Materials provided:
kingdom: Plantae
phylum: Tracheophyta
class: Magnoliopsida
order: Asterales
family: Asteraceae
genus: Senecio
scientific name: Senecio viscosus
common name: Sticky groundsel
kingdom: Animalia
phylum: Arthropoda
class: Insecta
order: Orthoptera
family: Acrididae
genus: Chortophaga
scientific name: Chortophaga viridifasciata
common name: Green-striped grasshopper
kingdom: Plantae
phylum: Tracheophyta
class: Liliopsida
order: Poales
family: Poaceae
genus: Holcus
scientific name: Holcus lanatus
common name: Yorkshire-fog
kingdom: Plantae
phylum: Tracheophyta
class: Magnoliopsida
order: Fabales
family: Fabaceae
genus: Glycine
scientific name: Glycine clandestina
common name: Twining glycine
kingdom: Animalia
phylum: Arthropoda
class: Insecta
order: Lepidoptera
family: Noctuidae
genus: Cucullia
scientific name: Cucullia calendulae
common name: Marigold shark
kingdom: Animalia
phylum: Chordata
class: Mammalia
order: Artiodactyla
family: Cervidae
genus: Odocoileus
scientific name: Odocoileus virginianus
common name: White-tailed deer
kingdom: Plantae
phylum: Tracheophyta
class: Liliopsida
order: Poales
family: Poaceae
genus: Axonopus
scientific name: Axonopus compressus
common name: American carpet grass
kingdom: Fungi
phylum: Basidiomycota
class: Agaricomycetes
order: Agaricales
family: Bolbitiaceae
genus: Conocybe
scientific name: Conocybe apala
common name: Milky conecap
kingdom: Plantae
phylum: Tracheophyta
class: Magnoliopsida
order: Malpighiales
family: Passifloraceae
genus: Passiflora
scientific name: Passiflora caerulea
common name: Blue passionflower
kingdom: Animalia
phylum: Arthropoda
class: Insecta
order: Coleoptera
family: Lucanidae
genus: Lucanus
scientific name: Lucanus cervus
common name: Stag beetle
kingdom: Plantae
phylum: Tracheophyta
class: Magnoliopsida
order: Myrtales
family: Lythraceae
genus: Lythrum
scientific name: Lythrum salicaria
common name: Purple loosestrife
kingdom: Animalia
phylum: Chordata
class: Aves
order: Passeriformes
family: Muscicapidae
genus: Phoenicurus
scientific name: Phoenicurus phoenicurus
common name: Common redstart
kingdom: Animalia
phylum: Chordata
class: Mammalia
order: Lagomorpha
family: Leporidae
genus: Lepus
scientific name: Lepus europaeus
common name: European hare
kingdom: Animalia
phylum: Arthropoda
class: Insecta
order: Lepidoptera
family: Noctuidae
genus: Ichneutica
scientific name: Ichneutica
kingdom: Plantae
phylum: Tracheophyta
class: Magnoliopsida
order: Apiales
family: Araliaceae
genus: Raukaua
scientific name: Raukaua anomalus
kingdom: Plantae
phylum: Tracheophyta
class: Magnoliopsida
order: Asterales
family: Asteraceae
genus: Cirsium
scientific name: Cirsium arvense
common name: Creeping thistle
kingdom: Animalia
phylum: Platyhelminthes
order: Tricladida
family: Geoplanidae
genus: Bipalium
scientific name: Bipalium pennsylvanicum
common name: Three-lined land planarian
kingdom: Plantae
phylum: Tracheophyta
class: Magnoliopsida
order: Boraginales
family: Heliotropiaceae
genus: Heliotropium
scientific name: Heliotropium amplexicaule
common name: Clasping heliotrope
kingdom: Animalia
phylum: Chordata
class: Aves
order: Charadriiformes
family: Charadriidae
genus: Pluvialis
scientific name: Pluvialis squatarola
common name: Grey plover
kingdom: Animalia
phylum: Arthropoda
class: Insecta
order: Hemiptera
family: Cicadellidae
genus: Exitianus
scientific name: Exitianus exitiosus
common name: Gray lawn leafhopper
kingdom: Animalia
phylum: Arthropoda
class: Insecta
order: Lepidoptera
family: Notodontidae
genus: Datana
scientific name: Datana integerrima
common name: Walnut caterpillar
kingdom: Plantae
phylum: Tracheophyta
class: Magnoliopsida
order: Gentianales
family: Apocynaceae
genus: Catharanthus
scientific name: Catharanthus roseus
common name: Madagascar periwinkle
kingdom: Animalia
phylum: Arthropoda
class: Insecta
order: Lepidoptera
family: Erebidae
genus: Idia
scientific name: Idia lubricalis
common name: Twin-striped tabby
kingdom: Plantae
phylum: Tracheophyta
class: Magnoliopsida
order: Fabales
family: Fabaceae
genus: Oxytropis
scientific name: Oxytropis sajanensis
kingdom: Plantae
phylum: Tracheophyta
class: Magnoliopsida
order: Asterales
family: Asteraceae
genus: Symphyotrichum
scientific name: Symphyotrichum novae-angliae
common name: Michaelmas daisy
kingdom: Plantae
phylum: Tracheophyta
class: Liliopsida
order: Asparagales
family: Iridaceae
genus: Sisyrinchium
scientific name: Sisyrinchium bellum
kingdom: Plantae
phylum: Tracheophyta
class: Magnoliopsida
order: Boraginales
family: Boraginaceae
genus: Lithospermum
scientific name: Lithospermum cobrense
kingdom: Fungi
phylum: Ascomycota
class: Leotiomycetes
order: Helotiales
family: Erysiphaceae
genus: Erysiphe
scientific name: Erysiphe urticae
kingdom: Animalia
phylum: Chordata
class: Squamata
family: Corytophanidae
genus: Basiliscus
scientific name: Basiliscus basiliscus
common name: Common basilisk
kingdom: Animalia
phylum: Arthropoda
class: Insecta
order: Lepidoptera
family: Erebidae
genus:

Directive:
Copy every line of the records above word for word, keeping the same order.

Correct result:
kingdom: Plantae
phylum: Tracheophyta
class: Magnoliopsida
order: Asterales
family: Asteraceae
genus: Senecio
scientific name: Senecio viscosus
common name: Sticky groundsel
kingdom: Animalia
phylum: Arthropoda
class: Insecta
order: Orthoptera
family: Acrididae
genus: Chortophaga
scientific name: Chortophaga viridifasciata
common name: Green-striped grasshopper
kingdom: Plantae
phylum: Tracheophyta
class: Liliopsida
order: Poales
family: Poaceae
genus: Holcus
scientific name: Holcus lanatus
common name: Yorkshire-fog
kingdom: Plantae
phylum: Tracheophyta
class: Magnoliopsida
order: Fabales
family: Fabaceae
genus: Glycine
scientific name: Glycine clandestina
common name: Twining glycine
kingdom: Animalia
phylum: Arthropoda
class: Insecta
order: Lepidoptera
family: Noctuidae
genus: Cucullia
scientific name: Cucullia calendulae
common name: Marigold shark
kingdom: Animalia
phylum: Chordata
class: Mammalia
order: Artiodactyla
family: Cervidae
genus: Odocoileus
scientific name: Odocoileus virginianus
common name: White-tailed deer
kingdom: Plantae
phylum: Tracheophyta
class: Liliopsida
order: Poales
family: Poaceae
genus: Axonopus
scientific name: Axonopus compressus
common name: American carpet grass
kingdom: Fungi
phylum: Basidiomycota
class: Agaricomycetes
order: Agaricales
family: Bolbitiaceae
genus: Conocybe
scientific name: Conocybe apala
common name: Milky conecap
kingdom: Plantae
phylum: Tracheophyta
class: Magnoliopsida
order: Malpighiales
family: Passifloraceae
genus: Passiflora
scientific name: Passiflora caerulea
common name: Blue passionflower
kingdom: Animalia
phylum: Arthropoda
class: Insecta
order: Coleoptera
family: Lucanidae
genus: Lucanus
scientific name: Lucanus cervus
common name: Stag beetle
kingdom: Plantae
phylum: Tracheophyta
class: Magnoliopsida
order: Myrtales
family: Lythraceae
genus: Lythrum
scientific name: Lythrum salicaria
common name: Purple loosestrife
kingdom: Animalia
phylum: Chordata
class: Aves
order: Passeriformes
family: Muscicapidae
genus: Phoenicurus
scientific name: Phoenicurus phoenicurus
common name: Common redstart
kingdom: Animalia
phylum: Chordata
class: Mammalia
order: Lagomorpha
family: Leporidae
genus: Lepus
scientific name: Lepus europaeus
common name: European hare
kingdom: Animalia
phylum: Arthropoda
class: Insecta
order: Lepidoptera
family: Noctuidae
genus: Ichneutica
scientific name: Ichneutica
kingdom: Plantae
phylum: Tracheophyta
class: Magnoliopsida
order: Apiales
family: Araliaceae
genus: Raukaua
scientific name: Raukaua anomalus
kingdom: Plantae
phylum: Tracheophyta
class: Magnoliopsida
order: Asterales
family: Asteraceae
genus: Cirsium
scientific name: Cirsium arvense
common name: Creeping thistle
kingdom: Animalia
phylum: Platyhelminthes
order: Tricladida
family: Geoplanidae
genus: Bipalium
scientific name: Bipalium pennsylvanicum
common name: Three-lined land planarian
kingdom: Plantae
phylum: Tracheophyta
class: Magnoliopsida
order: Boraginales
family: Heliotropiaceae
genus: Heliotropium
scientific name: Heliotropium amplexicaule
common name: Clasping heliotrope
kingdom: Animalia
phylum: Chordata
class: Aves
order: Charadriiformes
family: Charadriidae
genus: Pluvialis
scientific name: Pluvialis squatarola
common name: Grey plover
kingdom: Animalia
phylum: Arthropoda
class: Insecta
order: Hemiptera
family: Cicadellidae
genus: Exitianus
scientific name: Exitianus exitiosus
common name: Gray lawn leafhopper
kingdom: Animalia
phylum: Arthropoda
class: Insecta
order: Lepidoptera
family: Notodontidae
genus: Datana
scientific name: Datana integerrima
common name: Walnut caterpillar
kingdom: Plantae
phylum: Tracheophyta
class: Magnoliopsida
order: Gentianales
family: Apocynaceae
genus: Catharanthus
scientific name: Catharanthus roseus
common name: Madagascar periwinkle
kingdom: Animalia
phylum: Arthropoda
class: Insecta
order: Lepidoptera
family: Erebidae
genus: Idia
scientific name: Idia lubricalis
common name: Twin-striped tabby
kingdom: Plantae
phylum: Tracheophyta
class: Magnoliopsida
order: Fabales
family: Fabaceae
genus: Oxytropis
scientific name: Oxytropis sajanensis
kingdom: Plantae
phylum: Tracheophyta
class: Magnoliopsida
order: Asterales
family: Asteraceae
genus: Symphyotrichum
scientific name: Symphyotrichum novae-angliae
common name: Michaelmas daisy
kingdom: Plantae
phylum: Tracheophyta
class: Liliopsida
order: Asparagales
family: Iridaceae
genus: Sisyrinchium
scientific name: Sisyrinchium bellum
kingdom: Plantae
phylum: Tracheophyta
class: Magnoliopsida
order: Boraginales
family: Boraginaceae
genus: Lithospermum
scientific name: Lithospermum cobrense
kingdom: Fungi
phylum: Ascomycota
class: Leotiomycetes
order: Helotiales
family: Erysiphaceae
genus: Erysiphe
scientific name: Erysiphe urticae
kingdom: Animalia
phylum: Chordata
class: Squamata
family: Corytophanidae
genus: Basiliscus
scientific name: Basiliscus basiliscus
common name: Common basilisk
kingdom: Animalia
phylum: Arthropoda
class: Insecta
order: Lepidoptera
family: Erebidae
genus:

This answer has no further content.